La casa era luminosa, la cama sin hacer, las sábanas naranjas desgastadas. La cómoda, la mesita de noche, todo repleto de cosas, de pequeñas cositas polvo. Una cortina hecha jirones, un sillón delante de la ventana del balcón y esos cactus con forma de pene flácido que en huida por los barrotes buscaban algún remedio para su muerte lenta.
En la casa siempre había gente, mucha gente, litros de cerveza, porros, papeles por todas partes, muebles viejos, suciedad.
En ese tiempo aprendió palabras como interseccionalidad, rizoma, expresiones del tipo caza de brujas, sistema-mundo, esa jerga le provocaba una auténtica fascinación.
Rafa la subió en sus rodillas como si fuera una niña pequeña y empezó a hacer el caballito. Ella se sintió especial. A él no parecía importarle, le gustaba que otro la tocara con esa ligereza.

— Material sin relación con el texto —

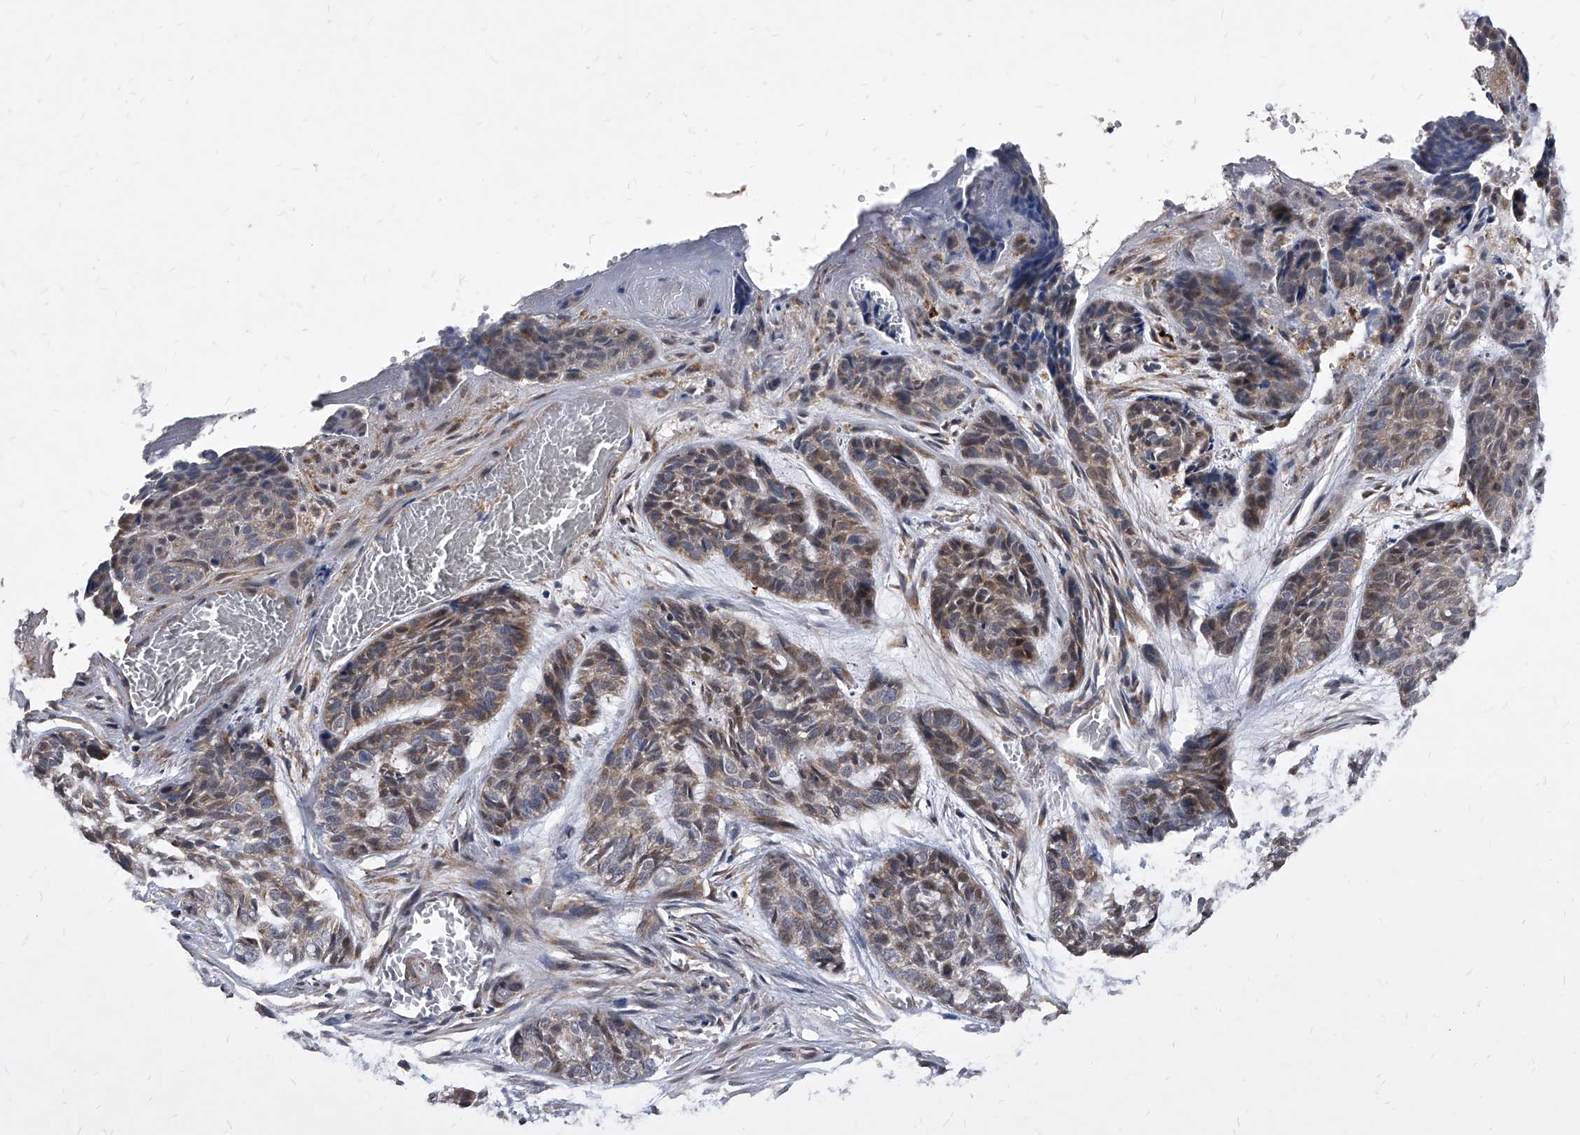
{"staining": {"intensity": "weak", "quantity": "25%-75%", "location": "cytoplasmic/membranous"}, "tissue": "skin cancer", "cell_type": "Tumor cells", "image_type": "cancer", "snomed": [{"axis": "morphology", "description": "Basal cell carcinoma"}, {"axis": "topography", "description": "Skin"}], "caption": "The micrograph demonstrates staining of skin cancer, revealing weak cytoplasmic/membranous protein positivity (brown color) within tumor cells.", "gene": "SOBP", "patient": {"sex": "female", "age": 64}}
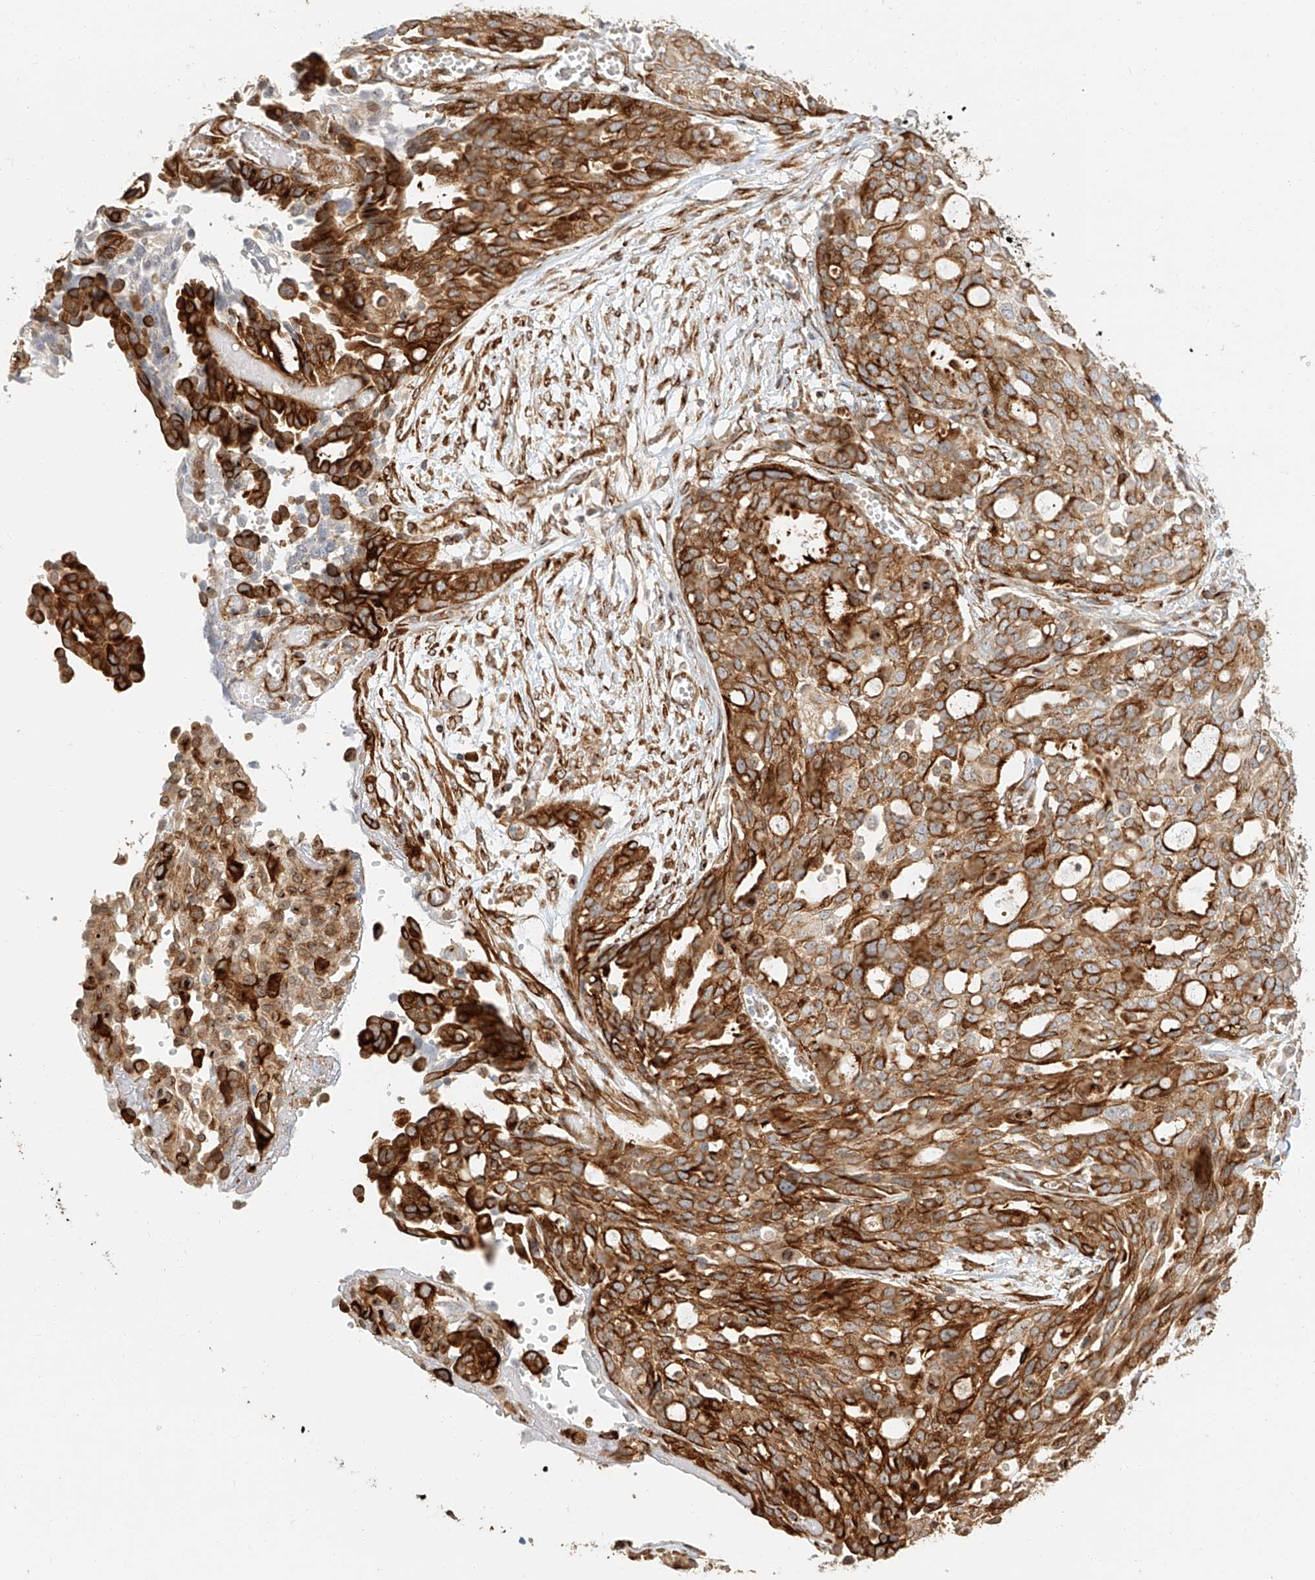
{"staining": {"intensity": "strong", "quantity": ">75%", "location": "cytoplasmic/membranous"}, "tissue": "ovarian cancer", "cell_type": "Tumor cells", "image_type": "cancer", "snomed": [{"axis": "morphology", "description": "Cystadenocarcinoma, serous, NOS"}, {"axis": "topography", "description": "Soft tissue"}, {"axis": "topography", "description": "Ovary"}], "caption": "Strong cytoplasmic/membranous protein staining is present in approximately >75% of tumor cells in ovarian cancer (serous cystadenocarcinoma).", "gene": "NAP1L1", "patient": {"sex": "female", "age": 57}}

Se encargaba de recoger, de comprar la cerveza, de ir a por algo de comida, todas esas cosas la hacían sentirse bien. Ella los cuidaba. Aunque no se dieran cuenta los cuidaba.
Follaban todo el tiempo. Se metían en la habitación con la puerta cerrada, los demás entendían y ellos follaban sobre la sábana naranja, descontrolados, sudorosos; después él salía y seguían discutiendo sobre el tema que tocara. Ella se lavaba y se sentaba al final del salón a escucharlos embobada, aturdida, incapaz de decir palabra.
Nunca quería volver a casa, coger el autobús, alejarse cientos de kilómetros. Pero él le decía que ya era hora, que tenía que marcharse, y sin queja abandonaba la habitación de la sábana naranja, la silla del final del salón, esos largos pasillos repletos de libros y archivadores, de bichitos.
Sin conciencia del trayecto llegaba a su ciudad y llamaba para preguntar cuándo podría volver. Él siempre escueto le decía que ya la avisaría. Y llegaba el tiempo de la espera, la pesadez de los calendarios, el desánimo.
Un día la invitó mucho antes de lo habitual. Estaba eufórica, solo habían pasado dos semanas desde la última vez, no cabía en sí. Para hacer el viaje más liviano le pidió prestado el coche a una amiga. Se sentía tan perturbada que en dos ocasiones pensó que no lo contaba.
Cuando llegó había otra chica. Saludó como de costumbre y se dirigió a su silla. Empezó a inquietarse, llevaba más de media hora allí y parecía como si no existiera. Desde su posición intentaba que él la mirara, que le diera una señal que le indicase que todo estaba bien, pero no había manera.
Empezó a sangrar, la regla le vino de sopetón. Se quedó paralizada, no podía hacer nada mientras notaba cómo un hilito de sangre con coágulos resbalaba por su muslo. La regla, además de haber llegado sin avisar, estaba desbocada.
La otra chica se dio cuenta, sonrió, mientras ella seguía allí totalmente inmóvil.
Él la cogió de la mano y la llevó al cuarto de baño, la desnudó mecánicamente, abrió el grifo de la bañera y la lavó; después, caminando hacia la puerta, dijo que se fuera. Ella no quería entender.
Se sentó en el wáter con unas bragas limpias y lloró a moco tendido, pensaba que él volvería a decirle que lo sentía. Pero eso no sucedió. De vuelta al salón comenzaron las súplicas. Le decía que lo estaba leyendo todo, que solo necesitaba un poco más de tiempo, pero que no se había equivocado al elegirla. Gritó con voz rota.
Se deshizo de ella mientras los demás veían cómo se le iba la cordura. Se puso delante la tomó del brazo y fue tirando de su cuerpo hasta la puerta. Abrió y la dejó en el descansillo, al lado de la escalera. Cerró delicadamente, no la miró.
Durmió en el coche las siguientes tres noches. Durante el día rondaba su casa, se ponía debajo del balcón de los cactus polla y silbaba, silbaba sin parar, con la esperanza de que se asomara y la dejara volver. Dos veces intuyó una sombra, pero nadie salió a la ventana, nadie preguntó por ella, nadie volvió a saber.